The “Cultural Revolution” and the Machinery of Cultural Rent

Many figures once regarded as “opposition,” such as Abdolkarim Soroush, were themselves architects of the “Cultural Revolution,” while others, like Mir-Hossein Mousavi (who, despite holding only a master’s degree in architecture, evaluated Ph.D. theses in political science) and his wife, were among its beneficiaries. The “Cultural Revolution” was, without doubt, and rightly so, the second revolution of the 1979 revolutionaries to solidify their propaganda apparatus. It provided a framework that allowed the regime’s totalitarianism to distribute cultural capital as patronage among its supporters.

The role of quotas and selection processes in controlling and managing the composition of students and faculty was unparalleled. The manufacturing of personas occurred systematically and with great force. There was little difference between conservatives, reformists, and so-called “transformation-seekers” (those excluded from political power but still part of the permissible social hierarchy). Even individuals like Hossein Allahkaram could be granted a Ph.D. and a university professorship under this system. The magnitude of this disaster went far beyond mere discrimination or an attack on meritocracy.

Pierre Bourdieu, the French sociologist, distinguishes between three types of capital—economic, social, and cultural—that are interconvertible. The famous term “cultural middle class” also originates from Bourdieu’s perspective, as, like economic capital, social and cultural capital are distributed in various forms across different social classes. With this understanding, the role of the “Cultural Revolution” as the beating heart of a totalitarian regime’s propaganda machine becomes clearer.

In Iran, university degrees, particularly beyond the undergraduate level, are often distributed as cultural rent within society. Academic positions, such as university faculty memberships, serve as cultural patronage granted to loyalists. Occasionally, various governmental factions have sought to establish or expand their affiliated universities (e.g., Hashemi Rafsanjani’s Azad University or Ahmadinejad’s Payame Noor University). Members of parliament, governors, mayors, and many individuals presented in pro- and anti-regime media as analysts have all passed through the Islamic Republic’s system of cultural rent distribution. They knowingly or unknowingly, consciously or unconsciously, propagate the regime’s propaganda, leveraging other controlled institutions, such as media, for this purpose.

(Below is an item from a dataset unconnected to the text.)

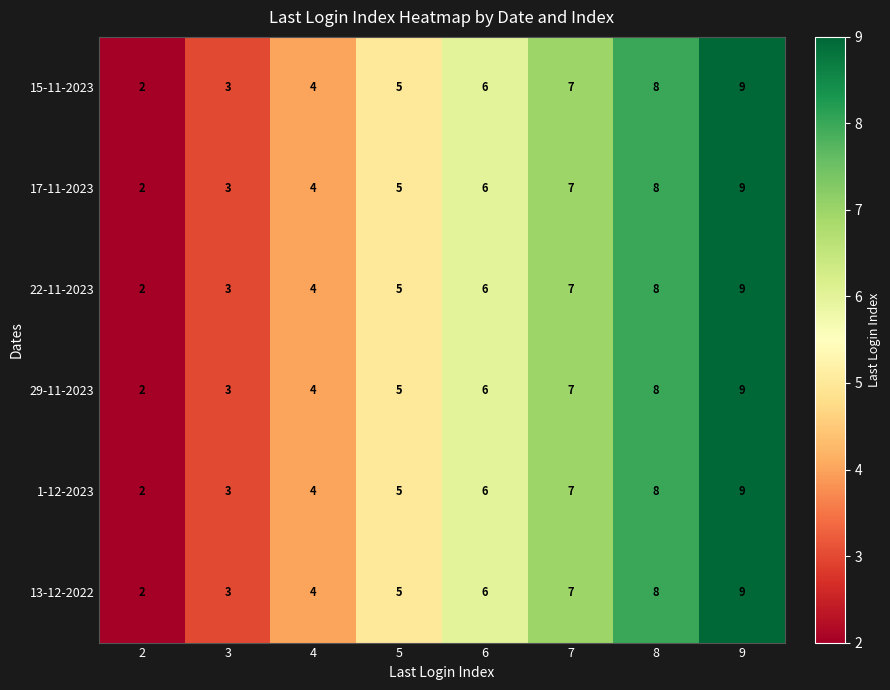

List the labels in order of 22-11-2023 value, smallest first.

2, 3, 4, 5, 6, 7, 8, 9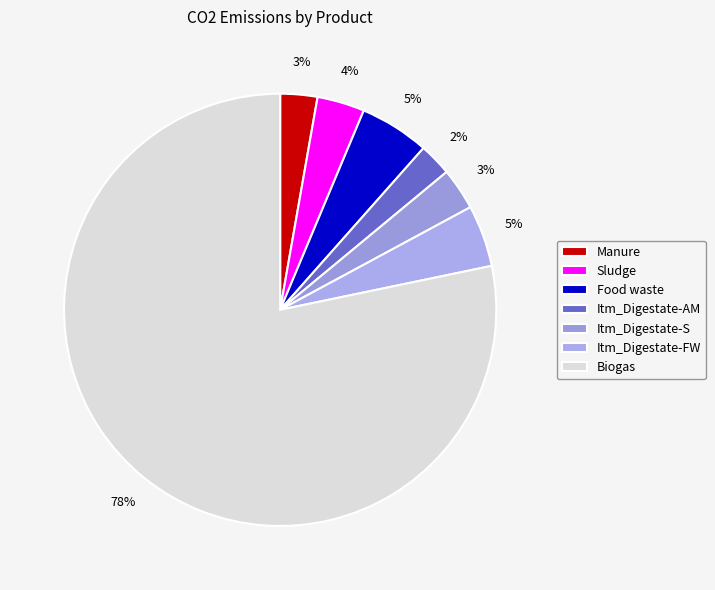

To the nearest percent, what is the difference between the largest and smallest slice percentages?

76%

The university is but one example of many institutions marred by control and dysfunction. However, it holds a central role in producing propaganda. A vast amount of pseudo-science is generated under the guise of science and promoted as ideological advertisement.

Cultural revolutions occurred in both Iran and China. In Iran, following the Cultural Revolution, course content, elective units, thesis evaluations, research assessments, and the management of academic journals were all determined under the oversight of the Supreme Council of the Cultural Revolution. Although the stated objectives of the Council appeared to be the promotion of Islamic culture, the purification of academic environments from materialistic ideologies, and the rejection of Westernization, its hidden agenda was to control cultural capital and exploit it unilaterally for the regime’s benefit. Similarly, in China, although Mao claimed the Cultural Revolution aimed to combat old customs and traditions, in practice, it resulted in a “Great Purge,” concentrating cultural rent within the Communist Party’s propaganda machinery.

The example of academic rent is merely illustrative of a broader picture. The massive distribution of cultural capital as rent within universities, think tanks, and media has skewed them toward preserving the status quo. As a result, the output of the current defective system should be considered largely irrelevant. To draw a figurative comparison, in debates over the Syrian revolution, a political science professor at the University of Tehran is wrong 90% of the time compared to a taxi driver.

The transformations within Iranian society and the rise of nationalist discourse have significantly undermined the authority of mainstream media and the intellectuals of the 1979 revolutionaries. This shift has created an opportunity for Iran’s national opposition to frame issues through the lens of national interests, paving the way for transitioning from the Islamic Republic to restoring a national government.

The Think Tank of Iranian Affairs is also an attempt to produce content relevant to Iran’s contemporary conditions and regional developments, aiming to expand theoretical foundations and explore the challenges of reviving a modern state in Iran.